__What you are asked to do__.
Output the complete listing exactly.

__Data for review__.
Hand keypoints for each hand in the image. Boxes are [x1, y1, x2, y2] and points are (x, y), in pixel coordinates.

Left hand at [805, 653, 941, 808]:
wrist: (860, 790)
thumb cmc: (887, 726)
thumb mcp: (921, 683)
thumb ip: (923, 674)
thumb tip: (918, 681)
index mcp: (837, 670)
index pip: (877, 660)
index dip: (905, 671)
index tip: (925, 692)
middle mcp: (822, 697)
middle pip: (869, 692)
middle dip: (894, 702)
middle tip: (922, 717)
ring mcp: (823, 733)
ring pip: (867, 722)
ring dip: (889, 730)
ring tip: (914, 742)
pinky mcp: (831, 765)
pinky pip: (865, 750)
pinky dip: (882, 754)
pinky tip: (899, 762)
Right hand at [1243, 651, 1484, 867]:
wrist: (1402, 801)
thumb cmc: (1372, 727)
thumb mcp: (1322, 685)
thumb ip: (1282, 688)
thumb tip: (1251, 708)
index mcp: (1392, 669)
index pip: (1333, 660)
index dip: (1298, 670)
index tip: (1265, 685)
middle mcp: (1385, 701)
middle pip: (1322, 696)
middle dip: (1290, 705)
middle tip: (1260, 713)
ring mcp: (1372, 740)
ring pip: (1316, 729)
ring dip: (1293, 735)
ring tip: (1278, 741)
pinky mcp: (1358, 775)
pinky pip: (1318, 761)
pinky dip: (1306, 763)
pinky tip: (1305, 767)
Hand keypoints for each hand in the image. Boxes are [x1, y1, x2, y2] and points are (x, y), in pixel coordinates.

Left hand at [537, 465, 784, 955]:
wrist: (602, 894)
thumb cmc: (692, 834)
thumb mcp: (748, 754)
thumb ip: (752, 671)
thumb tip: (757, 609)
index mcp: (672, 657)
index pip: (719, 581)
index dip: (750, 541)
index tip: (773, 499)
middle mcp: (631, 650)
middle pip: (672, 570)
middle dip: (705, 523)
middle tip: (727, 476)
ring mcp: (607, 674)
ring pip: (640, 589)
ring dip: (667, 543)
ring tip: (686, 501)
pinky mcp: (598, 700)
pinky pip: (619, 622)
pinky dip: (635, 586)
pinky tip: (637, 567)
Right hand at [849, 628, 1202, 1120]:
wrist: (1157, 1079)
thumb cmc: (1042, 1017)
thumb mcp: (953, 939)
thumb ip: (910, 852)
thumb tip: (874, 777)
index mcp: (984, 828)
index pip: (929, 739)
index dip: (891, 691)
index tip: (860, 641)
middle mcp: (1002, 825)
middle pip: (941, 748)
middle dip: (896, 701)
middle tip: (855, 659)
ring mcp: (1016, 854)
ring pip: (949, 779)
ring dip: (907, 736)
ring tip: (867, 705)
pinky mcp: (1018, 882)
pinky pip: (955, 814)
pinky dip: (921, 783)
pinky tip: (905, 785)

__Solution to this task__.
Hand keypoints for each hand in the image. Boxes are [x1, y1, x2, y2] and points are (x, y), in pixel coordinates.

Left hand at [805, 653, 941, 808]:
wrist: (860, 790)
thumb cmc: (887, 726)
thumb mcp: (921, 683)
thumb ip: (923, 674)
thumb tip: (918, 681)
index mcp: (837, 670)
index pip: (877, 660)
index dip: (905, 671)
index tip: (925, 692)
middle mcp: (822, 697)
middle pip: (869, 692)
middle dip: (894, 702)
middle tip: (922, 717)
ring mcp: (823, 733)
ring pip: (867, 722)
ring dip: (889, 730)
ring tip: (914, 742)
pinky mcp: (831, 765)
pinky pip: (865, 750)
pinky dip: (882, 754)
pinky tip: (899, 762)
Right hand at [1243, 651, 1484, 867]:
wrist: (1402, 801)
thumb cmc: (1372, 727)
thumb mcp: (1322, 685)
thumb ip: (1282, 688)
thumb tip: (1251, 708)
index mcp: (1392, 669)
index pip: (1333, 660)
index dip: (1298, 670)
index tip: (1265, 685)
middle mcp: (1385, 701)
middle pip: (1322, 696)
middle dip: (1290, 705)
middle tip: (1260, 713)
ring mcp: (1372, 740)
ring pip: (1316, 729)
ring dip: (1293, 735)
ring tip: (1278, 741)
pinky mcp: (1358, 775)
pinky pip: (1318, 761)
pinky dip: (1306, 763)
pinky tip: (1305, 767)
Hand keypoints for each hand in the image. Boxes are [x1, y1, x2, y2] and points are (x, y), in pixel coordinates.

Left hand at [537, 465, 784, 955]:
wrist: (602, 894)
thumb cmc: (692, 834)
thumb mcp: (748, 754)
thumb ip: (752, 671)
thumb tip: (757, 609)
index mcp: (672, 657)
index pip: (719, 581)
index dip: (750, 541)
index tip: (773, 499)
middle mcp: (631, 650)
middle pip: (672, 570)
middle dip: (705, 523)
middle tip: (727, 476)
ring mcp: (607, 674)
ring pip: (640, 589)
ring dip: (667, 543)
ring tip: (686, 501)
pinky mcp: (598, 700)
pinky pip: (619, 622)
pinky dip: (635, 586)
pinky tip: (637, 567)
Right hand at [849, 628, 1202, 1120]:
wrist: (1157, 1079)
thumb cmc: (1042, 1017)
thumb mcp: (953, 939)
thumb ip: (910, 852)
thumb tip: (874, 777)
index mcp: (984, 828)
index pip: (929, 739)
index dip: (891, 691)
index tip: (860, 641)
middle mcp: (1002, 825)
middle pip: (941, 748)
middle dip: (896, 701)
middle tip: (855, 659)
ring mcp: (1016, 854)
ring pip: (949, 779)
ring dip: (907, 736)
ring tip: (867, 705)
pinky mcp: (1018, 882)
pinky pip: (955, 814)
pinky dip: (921, 783)
pinky tip: (905, 785)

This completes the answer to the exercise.